··· DOCUMENT TEXT ···

[mlpack-git] master: Minor style cleanups and changes: (f364cba)

Mon Jul 25 10:11:12 EDT 2016

Repository : https://github.com/mlpack/mlpack
On branch  : master
Link       : https://github.com/mlpack/mlpack/compare/5528947e1b32c9411d584986866cb3650a3a5303...f364cba65c4e7a608662f6a48afe103c7e492ec7

>---------------------------------------------------------------

commit f364cba65c4e7a608662f6a48afe103c7e492ec7
Author: Ryan Curtin <ryan at ratml.org>
Date:   Mon Jul 25 10:11:12 2016 -0400

    Minor style cleanups and changes:
    
     - Change Alpha() to Alpha(i) and Beta() to Beta(i) (i.e. hide underlying
       representation in case we ever change it later).
     - Add constructor that can train.
     - Modify default constructor to accept a dimensionality.
     - Add Dimensionality() for accessing the number of dimensions in the
       distribution.


>---------------------------------------------------------------

f364cba65c4e7a608662f6a48afe103c7e492ec7
 src/mlpack/core/dists/gamma_distribution.cpp | 26 ++++++----
 src/mlpack/core/dists/gamma_distribution.hpp | 72 ++++++++++++++++++++++------
 src/mlpack/tests/distribution_test.cpp       | 35 ++++++++++----
 3 files changed, 103 insertions(+), 30 deletions(-)

diff --git a/src/mlpack/core/dists/gamma_distribution.cpp b/src/mlpack/core/dists/gamma_distribution.cpp
index c014077..8cfb040 100644
--- a/src/mlpack/core/dists/gamma_distribution.cpp
+++ b/src/mlpack/core/dists/gamma_distribution.cpp
@@ -6,13 +6,25 @@
  */
 #include "gamma_distribution.hpp"

···

## EXERCISE 1
Answer each question from the commit notice.
(a) Who is named as the author of the commit?
(b) On which branch was the commit made?
(c) How many files were changed, and how many insertions and deletions were made?
## EXERCISE 2
List every file path shown as changed in the commit notice's summary of files.
## EXERCISE 3
Rewrite the part of the commit notice starting at "- Add Dimensionality()" and ending at "insertions(+), 30 deletions(-)", swapping "number of dimensions" for "count of dimensions".
The records are not needed for any of the work here.

··· DATA SECTION ···

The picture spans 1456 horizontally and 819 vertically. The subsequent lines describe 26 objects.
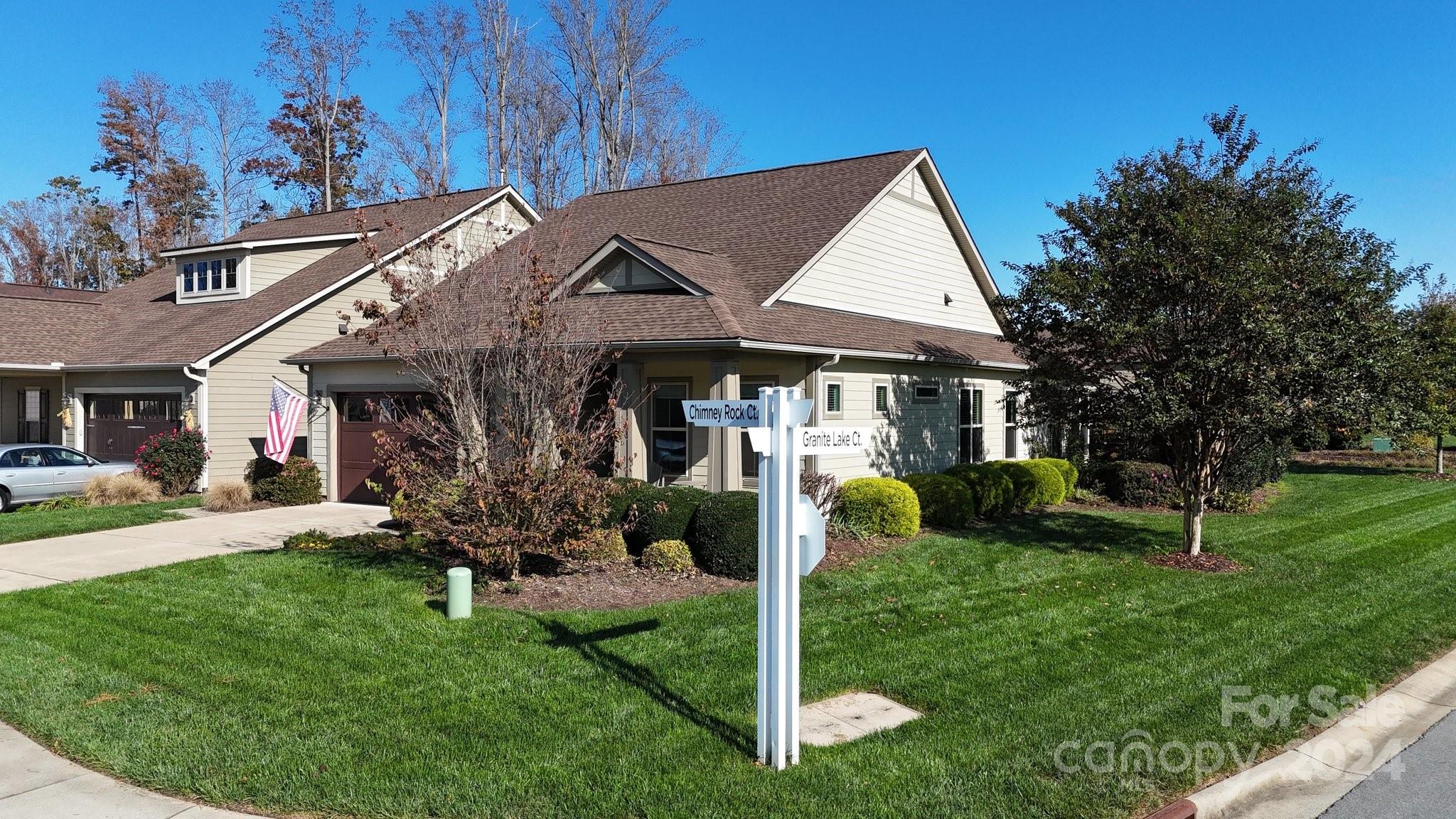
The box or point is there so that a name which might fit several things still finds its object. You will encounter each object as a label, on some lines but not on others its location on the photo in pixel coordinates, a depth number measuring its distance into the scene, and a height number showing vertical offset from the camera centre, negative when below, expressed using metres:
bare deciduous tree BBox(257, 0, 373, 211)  38.22 +13.29
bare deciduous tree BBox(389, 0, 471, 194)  37.97 +13.16
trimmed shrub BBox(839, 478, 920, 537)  13.22 -1.37
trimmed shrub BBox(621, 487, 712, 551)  11.18 -1.22
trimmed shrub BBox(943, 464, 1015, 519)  15.41 -1.25
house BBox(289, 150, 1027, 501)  13.91 +1.55
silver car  17.33 -1.03
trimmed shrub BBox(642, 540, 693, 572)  10.63 -1.63
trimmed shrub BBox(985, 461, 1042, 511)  16.39 -1.26
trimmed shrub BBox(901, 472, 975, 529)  14.38 -1.33
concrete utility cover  5.96 -2.03
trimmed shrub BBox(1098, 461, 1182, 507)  17.78 -1.42
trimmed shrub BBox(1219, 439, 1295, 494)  17.77 -1.17
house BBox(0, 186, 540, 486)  19.38 +1.86
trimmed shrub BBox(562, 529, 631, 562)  9.84 -1.51
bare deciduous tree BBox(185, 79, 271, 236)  43.34 +10.98
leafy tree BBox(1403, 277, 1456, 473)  11.17 +0.52
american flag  17.50 -0.10
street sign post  5.32 -0.74
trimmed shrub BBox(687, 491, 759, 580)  10.48 -1.39
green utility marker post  8.60 -1.65
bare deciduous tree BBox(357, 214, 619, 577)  9.51 +0.00
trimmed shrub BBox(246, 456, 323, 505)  17.45 -1.24
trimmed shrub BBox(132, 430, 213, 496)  18.39 -0.83
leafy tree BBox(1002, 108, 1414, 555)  10.84 +1.27
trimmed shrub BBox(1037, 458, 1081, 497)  18.03 -1.16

···

## SOLUTION 1
(a) Ryan Curtin
(b) master
(c) 3 files changed, with 103 insertions and 30 deletions

## SOLUTION 2
- src/mlpack/core/dists/gamma_distribution.cpp
- src/mlpack/core/dists/gamma_distribution.hpp
- src/mlpack/tests/distribution_test.cpp

## SOLUTION 3
- Add Dimensionality() for accessing the count of dimensions in the
       distribution.


>---------------------------------------------------------------

f364cba65c4e7a608662f6a48afe103c7e492ec7
 src/mlpack/core/dists/gamma_distribution.cpp | 26 ++++++----
 src/mlpack/core/dists/gamma_distribution.hpp | 72 ++++++++++++++++++++++------
 src/mlpack/tests/distribution_test.cpp       | 35 ++++++++++----
 3 files changed, 103 insertions(+), 30 deletions(-)